_Supplied text:_
*-*-*

Brian testified he observed Brendan give Oser and Vanatta the keys to Brendan's car; when Oser and Vanatta left, Brian and two other boys followed them to the car. Brian denied Vanatta declined to give him permission to drive the vehicle. Moreover, Brian maintained that although he did not have express permission from Brendan, he believed Brendan would have given him permission to drive the car because Brian had driven it in the past.

The trial court found Vanatta gave Brian permission to drive the car, and that conclusion is supported by the record if the trial court believed Brian, as it was within its discretion to do. Plaintiff, however, contends Vanatta had no authority to permit Brian to drive the car. While Brian did not have Brendan's express consent to drive the car, defendants contend Vanatta had implied authority to allow Brian to drive the car by virtue of Brendan's entrusting the vehicle to him. Because R.C. 2913.03 provides that a "reasonable belief" on the part of the actor is an affirmative defense to unauthorized use, the issue resolves to whether the evidence supports the conclusion underlying the trial court's ruling: Brian had a "reasonable belief" he was authorized to drive the vehicle.

*-*-*

(Named joint positions)
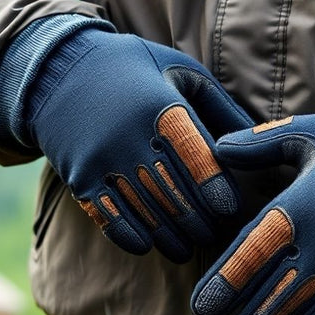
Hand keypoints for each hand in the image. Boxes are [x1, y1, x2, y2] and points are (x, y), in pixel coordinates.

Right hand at [28, 27, 252, 261]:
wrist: (57, 69)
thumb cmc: (134, 69)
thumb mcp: (178, 70)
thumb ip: (219, 105)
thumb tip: (257, 141)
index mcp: (159, 106)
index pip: (196, 158)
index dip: (215, 189)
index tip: (229, 209)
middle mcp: (129, 136)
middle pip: (174, 193)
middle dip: (197, 220)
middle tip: (213, 233)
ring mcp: (102, 160)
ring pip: (145, 211)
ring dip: (170, 236)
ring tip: (186, 246)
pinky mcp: (79, 178)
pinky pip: (109, 218)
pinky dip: (131, 236)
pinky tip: (148, 244)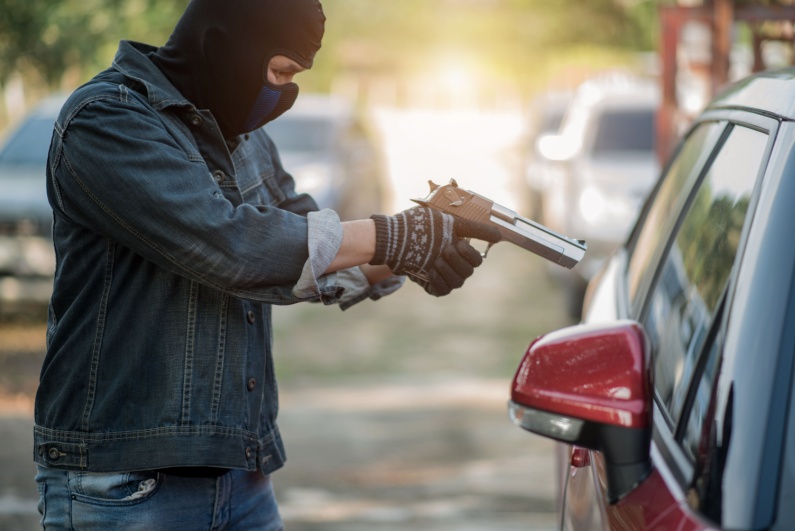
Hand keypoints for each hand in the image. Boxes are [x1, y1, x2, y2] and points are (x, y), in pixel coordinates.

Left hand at [369, 207, 499, 283]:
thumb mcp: (450, 222)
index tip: (458, 242)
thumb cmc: (424, 228)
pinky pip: (442, 290)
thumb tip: (500, 235)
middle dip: (456, 261)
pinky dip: (438, 282)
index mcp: (462, 253)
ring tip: (435, 261)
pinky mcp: (433, 286)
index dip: (469, 253)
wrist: (397, 238)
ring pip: (456, 282)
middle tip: (444, 251)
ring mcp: (445, 278)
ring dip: (447, 271)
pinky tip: (430, 273)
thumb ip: (475, 229)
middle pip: (468, 272)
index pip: (476, 260)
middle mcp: (456, 267)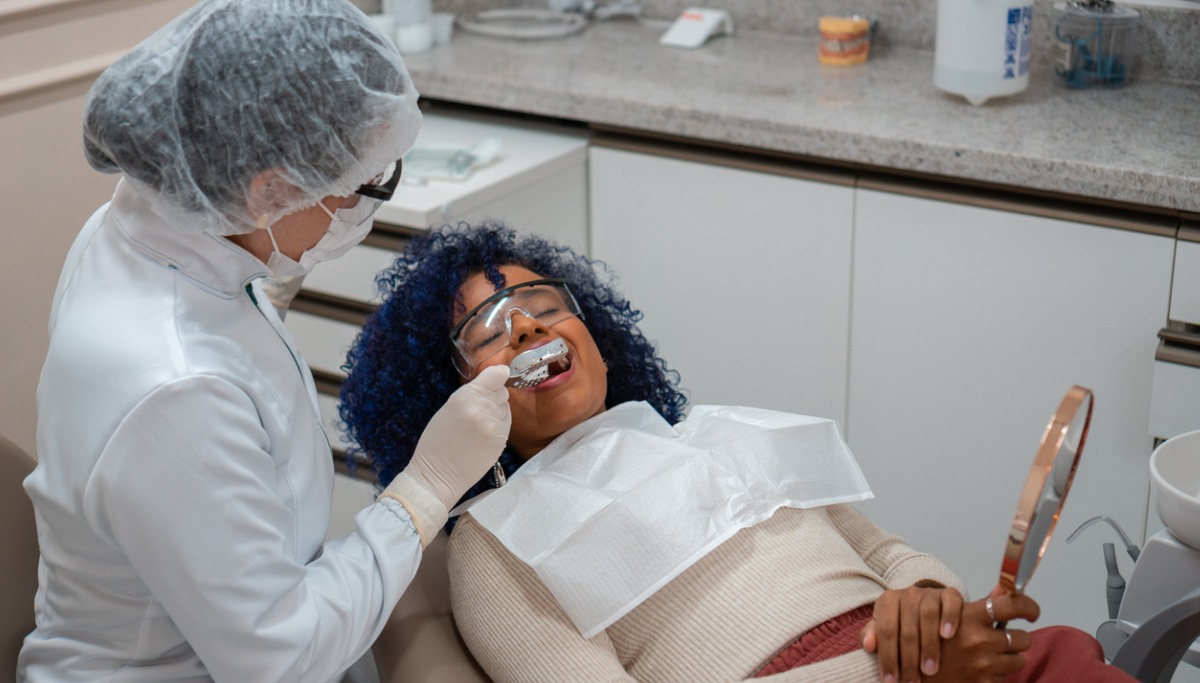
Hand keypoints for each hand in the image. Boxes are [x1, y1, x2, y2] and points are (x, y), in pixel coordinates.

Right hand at [400, 364, 511, 509]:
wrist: (437, 475)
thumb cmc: (436, 443)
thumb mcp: (448, 409)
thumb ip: (471, 394)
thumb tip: (493, 383)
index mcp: (465, 396)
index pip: (496, 375)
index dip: (499, 375)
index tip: (500, 375)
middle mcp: (482, 408)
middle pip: (502, 392)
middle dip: (493, 398)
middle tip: (477, 411)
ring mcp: (493, 426)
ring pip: (506, 409)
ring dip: (497, 413)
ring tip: (478, 427)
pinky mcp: (500, 441)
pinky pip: (507, 425)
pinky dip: (499, 427)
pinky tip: (483, 436)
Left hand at [863, 583, 963, 682]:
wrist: (930, 605)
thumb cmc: (902, 623)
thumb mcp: (886, 628)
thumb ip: (874, 635)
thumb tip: (869, 645)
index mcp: (888, 601)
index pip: (886, 630)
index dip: (887, 658)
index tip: (890, 681)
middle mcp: (908, 594)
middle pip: (907, 628)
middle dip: (909, 660)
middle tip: (912, 682)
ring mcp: (930, 593)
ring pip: (928, 616)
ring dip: (929, 645)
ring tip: (929, 670)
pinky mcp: (950, 593)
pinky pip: (950, 603)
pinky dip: (949, 618)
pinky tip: (947, 636)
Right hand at [925, 590, 1040, 682]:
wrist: (914, 674)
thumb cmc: (935, 642)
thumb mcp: (954, 616)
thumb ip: (984, 603)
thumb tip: (1006, 588)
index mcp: (970, 618)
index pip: (1013, 606)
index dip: (1029, 607)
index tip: (1032, 613)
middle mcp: (979, 640)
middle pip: (1023, 638)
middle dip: (1017, 639)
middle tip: (1004, 640)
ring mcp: (983, 665)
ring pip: (1018, 660)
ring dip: (1008, 658)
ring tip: (990, 656)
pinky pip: (1005, 677)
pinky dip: (996, 674)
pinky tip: (980, 670)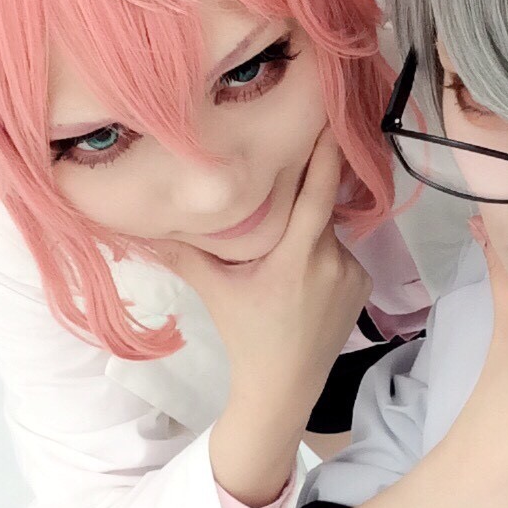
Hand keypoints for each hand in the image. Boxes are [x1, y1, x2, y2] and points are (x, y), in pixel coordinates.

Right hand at [154, 131, 371, 506]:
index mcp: (296, 256)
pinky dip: (325, 256)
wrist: (284, 387)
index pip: (319, 192)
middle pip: (322, 208)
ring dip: (311, 234)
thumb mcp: (214, 292)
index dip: (326, 153)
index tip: (331, 120)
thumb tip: (143, 223)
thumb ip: (185, 253)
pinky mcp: (364, 287)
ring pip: (330, 233)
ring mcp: (353, 274)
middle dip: (305, 195)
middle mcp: (332, 260)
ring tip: (284, 259)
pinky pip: (344, 255)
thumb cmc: (246, 336)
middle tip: (290, 177)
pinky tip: (304, 280)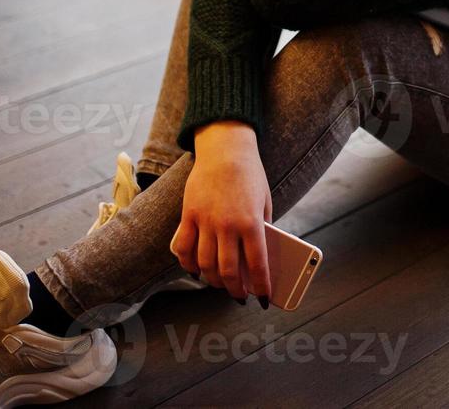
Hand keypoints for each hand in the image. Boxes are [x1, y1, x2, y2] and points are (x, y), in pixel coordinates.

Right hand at [169, 120, 272, 303]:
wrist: (225, 148)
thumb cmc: (250, 176)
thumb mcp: (265, 202)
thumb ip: (263, 229)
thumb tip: (259, 258)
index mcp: (251, 223)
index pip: (258, 265)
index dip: (260, 287)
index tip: (263, 299)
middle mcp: (227, 225)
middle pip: (228, 271)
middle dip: (235, 290)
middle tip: (240, 296)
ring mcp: (205, 221)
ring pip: (204, 264)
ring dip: (212, 280)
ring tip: (219, 284)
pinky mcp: (188, 215)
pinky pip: (183, 248)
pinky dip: (187, 264)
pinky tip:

*-*-*

_What you will do:_ In the passage about the borrowed car, write out the part starting with "The trial court found" and going on through "authorized to drive the vehicle.", swapping "trial court" for "appellate court".

_Solved problem:_
The appellate court found Vanatta gave Brian permission to drive the car, and that conclusion is supported by the record if the appellate court believed Brian, as it was within its discretion to do. Plaintiff, however, contends Vanatta had no authority to permit Brian to drive the car. While Brian did not have Brendan's express consent to drive the car, defendants contend Vanatta had implied authority to allow Brian to drive the car by virtue of Brendan's entrusting the vehicle to him. Because R.C. 2913.03 provides that a "reasonable belief" on the part of the actor is an affirmative defense to unauthorized use, the issue resolves to whether the evidence supports the conclusion underlying the appellate court's ruling: Brian had a "reasonable belief" he was authorized to drive the vehicle.